Over the past few months, especially, have been testing times for me as a counsellor, working with 'vulnerable', 'acting-out' children, who if not "managed" well, could have the danger of landing in the JJ system. There are co-occurring problem behaviours -that often get entangled with each other. This includes conduct problems at home and at school, oppositional behaviour, delinquency, associating with antisocial peers (gang-fights, under-aged drinking) , aggressive and violent behaviour, and risky sexual behaviour.

This calls for a Multi-dimensional or Family System and/or Multi-Systemic Therapy, with specific goals to create "healthier" families, reduce the risk taking behaviour and in many ways to work on reducing recidivism.

Family systems means that family members are interdependent: What affects one family member affects other family members. When we work with a family, we look at the family as one unit, with different players (different personalities, different and unique needs, motivation and thought).

According to family systems theory, a drug-using adolescent or an adolescent who has exhibited risky sexual behaviour (seen with the presenting problems such as elopement, vulnerable to internet stalking and exposure of self ), or truancy from school, is indicative, at least in part, of what else is going on in the family system.

On examining the family system one sees the patterns of interaction in the family, that in a way influences the behaviour of each family member.  Patterns of interaction are defined as the sequential behaviours among family members that become habitual and repeat over time (Minuchin et al.1967).

An example of this is an adolescent who attracts attention to herself or himself when her two caregivers (for example, his/her mother and grandmother/or between father and mother) are in conflict and this can lead to a strained mode of communication, neglect, emotional difficulty, needs unmet, trauma, domestic violence, poverty and many others.

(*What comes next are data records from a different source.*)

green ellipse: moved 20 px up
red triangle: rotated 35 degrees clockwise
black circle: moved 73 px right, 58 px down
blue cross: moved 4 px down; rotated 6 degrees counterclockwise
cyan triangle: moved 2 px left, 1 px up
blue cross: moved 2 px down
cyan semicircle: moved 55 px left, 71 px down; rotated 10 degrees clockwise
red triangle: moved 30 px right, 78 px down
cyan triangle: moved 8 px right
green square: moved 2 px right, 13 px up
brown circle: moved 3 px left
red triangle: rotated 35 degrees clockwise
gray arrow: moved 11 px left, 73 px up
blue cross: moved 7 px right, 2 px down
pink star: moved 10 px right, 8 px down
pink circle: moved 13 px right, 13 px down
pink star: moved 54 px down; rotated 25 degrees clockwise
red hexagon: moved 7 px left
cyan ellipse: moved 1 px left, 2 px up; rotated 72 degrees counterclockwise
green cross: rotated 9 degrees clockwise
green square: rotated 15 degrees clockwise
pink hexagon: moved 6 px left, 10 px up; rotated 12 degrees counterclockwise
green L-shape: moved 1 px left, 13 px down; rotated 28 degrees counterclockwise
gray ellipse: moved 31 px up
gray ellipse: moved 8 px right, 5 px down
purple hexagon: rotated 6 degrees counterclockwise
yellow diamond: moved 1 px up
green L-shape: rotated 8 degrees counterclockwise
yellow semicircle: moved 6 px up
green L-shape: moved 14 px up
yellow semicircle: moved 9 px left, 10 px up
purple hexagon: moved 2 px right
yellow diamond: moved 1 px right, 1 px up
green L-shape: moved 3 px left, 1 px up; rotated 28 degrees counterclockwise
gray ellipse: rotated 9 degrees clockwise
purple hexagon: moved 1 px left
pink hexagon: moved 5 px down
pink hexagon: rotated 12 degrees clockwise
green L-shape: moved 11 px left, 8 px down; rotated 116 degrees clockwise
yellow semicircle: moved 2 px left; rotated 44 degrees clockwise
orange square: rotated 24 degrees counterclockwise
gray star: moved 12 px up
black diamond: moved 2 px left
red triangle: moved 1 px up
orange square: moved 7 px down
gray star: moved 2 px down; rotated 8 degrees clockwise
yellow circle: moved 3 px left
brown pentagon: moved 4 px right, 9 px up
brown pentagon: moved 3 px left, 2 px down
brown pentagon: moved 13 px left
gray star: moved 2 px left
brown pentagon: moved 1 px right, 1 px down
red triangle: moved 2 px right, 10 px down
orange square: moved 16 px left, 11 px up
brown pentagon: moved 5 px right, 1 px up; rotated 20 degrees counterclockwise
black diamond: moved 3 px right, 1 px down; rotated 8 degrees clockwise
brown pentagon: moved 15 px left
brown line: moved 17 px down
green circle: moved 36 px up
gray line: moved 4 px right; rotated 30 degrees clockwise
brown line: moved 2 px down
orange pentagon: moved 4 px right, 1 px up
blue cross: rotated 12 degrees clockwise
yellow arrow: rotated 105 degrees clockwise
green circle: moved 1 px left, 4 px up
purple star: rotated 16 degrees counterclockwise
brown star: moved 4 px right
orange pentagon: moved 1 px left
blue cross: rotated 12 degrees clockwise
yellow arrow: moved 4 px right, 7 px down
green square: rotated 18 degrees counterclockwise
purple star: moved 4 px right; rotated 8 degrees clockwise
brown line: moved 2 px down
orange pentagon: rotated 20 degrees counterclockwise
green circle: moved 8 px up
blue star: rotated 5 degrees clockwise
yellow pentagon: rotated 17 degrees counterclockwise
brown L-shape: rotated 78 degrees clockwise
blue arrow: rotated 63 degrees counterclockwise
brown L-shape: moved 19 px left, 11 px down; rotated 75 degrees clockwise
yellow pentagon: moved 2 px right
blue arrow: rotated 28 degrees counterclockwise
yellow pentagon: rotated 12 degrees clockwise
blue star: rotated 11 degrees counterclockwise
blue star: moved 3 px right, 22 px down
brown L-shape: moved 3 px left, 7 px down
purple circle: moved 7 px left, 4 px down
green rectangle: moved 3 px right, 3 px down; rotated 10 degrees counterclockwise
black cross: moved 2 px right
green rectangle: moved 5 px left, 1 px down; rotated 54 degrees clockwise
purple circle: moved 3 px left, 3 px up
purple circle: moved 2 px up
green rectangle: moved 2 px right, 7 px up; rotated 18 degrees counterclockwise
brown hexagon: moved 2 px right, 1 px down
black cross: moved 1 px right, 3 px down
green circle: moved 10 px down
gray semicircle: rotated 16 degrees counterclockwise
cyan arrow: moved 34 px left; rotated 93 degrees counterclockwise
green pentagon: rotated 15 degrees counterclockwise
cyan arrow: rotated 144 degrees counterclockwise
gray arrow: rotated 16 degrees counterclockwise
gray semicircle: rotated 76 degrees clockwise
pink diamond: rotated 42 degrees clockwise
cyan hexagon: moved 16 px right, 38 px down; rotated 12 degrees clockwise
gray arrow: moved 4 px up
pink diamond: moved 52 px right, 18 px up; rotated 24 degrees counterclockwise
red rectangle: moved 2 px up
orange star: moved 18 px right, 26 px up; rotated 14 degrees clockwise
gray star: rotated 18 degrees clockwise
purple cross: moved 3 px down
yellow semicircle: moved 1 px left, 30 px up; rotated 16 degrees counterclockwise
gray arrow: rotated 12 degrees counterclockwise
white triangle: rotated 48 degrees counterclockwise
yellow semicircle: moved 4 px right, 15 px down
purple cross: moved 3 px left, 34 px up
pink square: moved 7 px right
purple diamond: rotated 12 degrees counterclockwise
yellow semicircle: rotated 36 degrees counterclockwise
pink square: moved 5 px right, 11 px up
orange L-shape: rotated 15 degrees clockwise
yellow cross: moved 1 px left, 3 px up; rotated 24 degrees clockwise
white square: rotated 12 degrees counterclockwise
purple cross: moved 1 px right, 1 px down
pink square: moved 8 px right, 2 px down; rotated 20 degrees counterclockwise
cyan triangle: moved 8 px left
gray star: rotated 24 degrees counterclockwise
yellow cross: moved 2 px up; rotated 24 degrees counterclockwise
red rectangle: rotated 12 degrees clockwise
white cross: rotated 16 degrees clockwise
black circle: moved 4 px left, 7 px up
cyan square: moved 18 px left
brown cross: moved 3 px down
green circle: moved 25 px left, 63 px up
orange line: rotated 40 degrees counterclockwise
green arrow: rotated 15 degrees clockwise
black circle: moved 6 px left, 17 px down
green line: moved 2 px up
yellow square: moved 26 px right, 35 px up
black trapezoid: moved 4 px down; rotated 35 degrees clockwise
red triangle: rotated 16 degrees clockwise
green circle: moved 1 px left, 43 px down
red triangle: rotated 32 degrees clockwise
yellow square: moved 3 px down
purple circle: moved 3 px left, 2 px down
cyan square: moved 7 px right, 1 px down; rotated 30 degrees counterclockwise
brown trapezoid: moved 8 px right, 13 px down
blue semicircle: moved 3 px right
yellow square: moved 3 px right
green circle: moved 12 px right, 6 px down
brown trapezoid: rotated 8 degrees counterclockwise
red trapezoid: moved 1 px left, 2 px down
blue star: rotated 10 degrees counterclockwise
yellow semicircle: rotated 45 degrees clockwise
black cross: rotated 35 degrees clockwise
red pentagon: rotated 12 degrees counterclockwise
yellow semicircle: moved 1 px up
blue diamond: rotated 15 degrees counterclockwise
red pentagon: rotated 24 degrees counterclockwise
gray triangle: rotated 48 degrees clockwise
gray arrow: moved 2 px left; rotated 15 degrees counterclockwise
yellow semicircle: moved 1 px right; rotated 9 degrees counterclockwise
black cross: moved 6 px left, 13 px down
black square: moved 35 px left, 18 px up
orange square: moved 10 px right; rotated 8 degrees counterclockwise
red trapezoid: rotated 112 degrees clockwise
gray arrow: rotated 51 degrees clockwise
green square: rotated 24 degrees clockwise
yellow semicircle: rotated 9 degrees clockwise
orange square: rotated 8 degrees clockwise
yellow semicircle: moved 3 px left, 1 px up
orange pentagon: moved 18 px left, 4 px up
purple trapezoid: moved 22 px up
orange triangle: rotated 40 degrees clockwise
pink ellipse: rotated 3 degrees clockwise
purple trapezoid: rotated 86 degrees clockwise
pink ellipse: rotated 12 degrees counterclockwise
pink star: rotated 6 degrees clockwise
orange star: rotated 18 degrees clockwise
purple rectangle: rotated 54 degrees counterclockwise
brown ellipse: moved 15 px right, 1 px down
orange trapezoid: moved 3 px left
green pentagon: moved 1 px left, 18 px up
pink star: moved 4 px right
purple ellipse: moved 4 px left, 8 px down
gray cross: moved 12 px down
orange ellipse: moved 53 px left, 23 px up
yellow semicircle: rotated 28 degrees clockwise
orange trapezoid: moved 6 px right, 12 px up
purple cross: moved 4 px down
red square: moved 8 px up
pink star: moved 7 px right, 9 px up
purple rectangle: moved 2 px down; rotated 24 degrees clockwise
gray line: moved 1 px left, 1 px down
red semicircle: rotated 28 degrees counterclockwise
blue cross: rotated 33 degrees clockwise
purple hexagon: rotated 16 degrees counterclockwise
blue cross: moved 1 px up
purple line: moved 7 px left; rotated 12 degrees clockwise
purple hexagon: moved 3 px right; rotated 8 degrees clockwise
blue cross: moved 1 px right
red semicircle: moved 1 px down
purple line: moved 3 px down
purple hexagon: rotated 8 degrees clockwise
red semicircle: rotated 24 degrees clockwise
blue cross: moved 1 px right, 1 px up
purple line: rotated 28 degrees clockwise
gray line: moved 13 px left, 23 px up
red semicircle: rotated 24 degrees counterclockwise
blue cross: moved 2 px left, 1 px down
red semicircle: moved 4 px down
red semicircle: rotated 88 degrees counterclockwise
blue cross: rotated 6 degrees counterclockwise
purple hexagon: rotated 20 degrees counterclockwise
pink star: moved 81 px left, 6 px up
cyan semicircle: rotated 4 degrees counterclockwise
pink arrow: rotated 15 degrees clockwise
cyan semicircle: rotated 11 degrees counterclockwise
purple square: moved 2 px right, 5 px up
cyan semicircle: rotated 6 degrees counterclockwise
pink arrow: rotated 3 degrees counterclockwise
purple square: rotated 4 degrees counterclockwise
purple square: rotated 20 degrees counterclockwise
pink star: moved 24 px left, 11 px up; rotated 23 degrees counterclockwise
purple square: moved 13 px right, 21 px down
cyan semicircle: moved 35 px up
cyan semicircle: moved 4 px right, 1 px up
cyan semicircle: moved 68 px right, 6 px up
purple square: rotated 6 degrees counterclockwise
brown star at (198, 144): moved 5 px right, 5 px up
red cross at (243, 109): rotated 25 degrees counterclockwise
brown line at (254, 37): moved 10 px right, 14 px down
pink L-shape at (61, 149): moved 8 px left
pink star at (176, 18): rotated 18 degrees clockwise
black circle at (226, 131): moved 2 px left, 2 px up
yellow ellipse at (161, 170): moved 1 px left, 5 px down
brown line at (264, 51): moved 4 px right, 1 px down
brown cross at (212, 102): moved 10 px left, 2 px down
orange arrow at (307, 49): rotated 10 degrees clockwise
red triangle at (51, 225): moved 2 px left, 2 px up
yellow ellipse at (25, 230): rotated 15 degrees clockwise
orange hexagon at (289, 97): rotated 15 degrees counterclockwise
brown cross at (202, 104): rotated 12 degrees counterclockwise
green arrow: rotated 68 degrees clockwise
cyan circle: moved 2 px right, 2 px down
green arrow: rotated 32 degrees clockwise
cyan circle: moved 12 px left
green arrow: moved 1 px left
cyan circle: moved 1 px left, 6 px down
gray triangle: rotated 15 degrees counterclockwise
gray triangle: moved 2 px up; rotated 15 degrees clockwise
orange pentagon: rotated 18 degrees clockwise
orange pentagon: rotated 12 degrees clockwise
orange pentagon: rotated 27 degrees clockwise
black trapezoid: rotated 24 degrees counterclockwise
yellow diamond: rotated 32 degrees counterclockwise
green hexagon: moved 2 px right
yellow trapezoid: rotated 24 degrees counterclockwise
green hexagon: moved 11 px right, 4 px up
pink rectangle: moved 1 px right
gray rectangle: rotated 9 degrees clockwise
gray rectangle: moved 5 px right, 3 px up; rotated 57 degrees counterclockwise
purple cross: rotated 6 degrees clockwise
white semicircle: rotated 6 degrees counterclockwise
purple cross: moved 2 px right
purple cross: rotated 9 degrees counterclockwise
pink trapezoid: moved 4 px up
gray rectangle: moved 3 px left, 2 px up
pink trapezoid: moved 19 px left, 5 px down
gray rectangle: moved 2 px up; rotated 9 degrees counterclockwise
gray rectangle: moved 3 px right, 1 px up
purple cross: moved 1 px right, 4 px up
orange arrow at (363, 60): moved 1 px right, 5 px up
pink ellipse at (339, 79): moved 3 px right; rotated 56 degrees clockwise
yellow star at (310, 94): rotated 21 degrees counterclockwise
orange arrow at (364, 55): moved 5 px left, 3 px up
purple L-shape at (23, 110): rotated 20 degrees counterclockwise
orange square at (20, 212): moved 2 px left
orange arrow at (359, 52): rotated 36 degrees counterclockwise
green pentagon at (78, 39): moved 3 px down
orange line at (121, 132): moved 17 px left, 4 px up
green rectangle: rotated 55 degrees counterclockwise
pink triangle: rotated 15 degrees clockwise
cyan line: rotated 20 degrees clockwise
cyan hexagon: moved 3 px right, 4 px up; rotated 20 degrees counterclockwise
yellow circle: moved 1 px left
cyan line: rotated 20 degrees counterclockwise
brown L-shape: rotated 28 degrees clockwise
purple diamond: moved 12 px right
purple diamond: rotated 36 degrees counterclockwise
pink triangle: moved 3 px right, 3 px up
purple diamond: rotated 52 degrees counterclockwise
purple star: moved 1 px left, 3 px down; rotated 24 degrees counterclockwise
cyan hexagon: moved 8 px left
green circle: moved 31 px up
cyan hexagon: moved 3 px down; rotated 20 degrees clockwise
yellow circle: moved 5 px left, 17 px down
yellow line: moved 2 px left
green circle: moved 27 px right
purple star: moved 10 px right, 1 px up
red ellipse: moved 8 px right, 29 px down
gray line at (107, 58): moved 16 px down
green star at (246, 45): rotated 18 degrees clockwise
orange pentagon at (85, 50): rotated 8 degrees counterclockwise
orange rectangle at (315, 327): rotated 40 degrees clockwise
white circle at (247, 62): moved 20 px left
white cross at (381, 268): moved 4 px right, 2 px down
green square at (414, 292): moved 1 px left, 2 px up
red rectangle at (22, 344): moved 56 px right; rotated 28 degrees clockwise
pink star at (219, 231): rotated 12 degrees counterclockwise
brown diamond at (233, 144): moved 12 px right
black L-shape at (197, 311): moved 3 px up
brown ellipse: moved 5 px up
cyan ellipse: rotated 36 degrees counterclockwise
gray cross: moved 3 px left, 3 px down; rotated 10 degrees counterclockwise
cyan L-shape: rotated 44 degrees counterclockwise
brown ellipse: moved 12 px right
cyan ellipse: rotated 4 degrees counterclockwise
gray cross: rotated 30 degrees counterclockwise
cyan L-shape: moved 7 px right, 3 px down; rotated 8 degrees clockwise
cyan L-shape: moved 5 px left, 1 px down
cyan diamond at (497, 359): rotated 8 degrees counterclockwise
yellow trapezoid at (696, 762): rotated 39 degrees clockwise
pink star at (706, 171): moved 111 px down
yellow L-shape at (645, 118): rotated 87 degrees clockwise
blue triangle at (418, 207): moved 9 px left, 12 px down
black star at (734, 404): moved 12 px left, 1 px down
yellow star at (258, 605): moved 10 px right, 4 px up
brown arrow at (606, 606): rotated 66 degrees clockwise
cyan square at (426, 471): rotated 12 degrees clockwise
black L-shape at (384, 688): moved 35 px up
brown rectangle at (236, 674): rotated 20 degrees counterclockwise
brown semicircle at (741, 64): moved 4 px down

I have seen that as a counsellor using a Brief Family Therapy (family system) is to identify the patterns of family interaction that are associated with the adolescent’s behaviour problems.
Often this is where the work is long, engaging and often fruitful: it is about helping the family members - significant caregivers establishing rules, and re-modelling new patterns of behaviour-though-feeling

Therefore, plan interventions that carefully target and provide practical ways to change those patterns of interaction is the crux of the work that are directly linked to the adolescent’s substance use and other problem behaviours. In my own experience this approach is often far effective and has long-term impact as a family unit.

Additionally, the need to be assisting parents in "behavioural parent training" through role-plays, reflections and building trust within the significant members of the family unit is critical.

I cannot emphasise the fact that there must also be:
School-based behavioural interventions and academic support
Psychiatric consultation and medication management, when needed

When putting these all the critical pieces together, the support the young adolescent gets is long-term.

It is time for us to look at ways of short-term and long-term care to help children and their family then go by the common "media -ignited" frenzy that delinquent children must be sent to prisons because we as a society are going to be safe.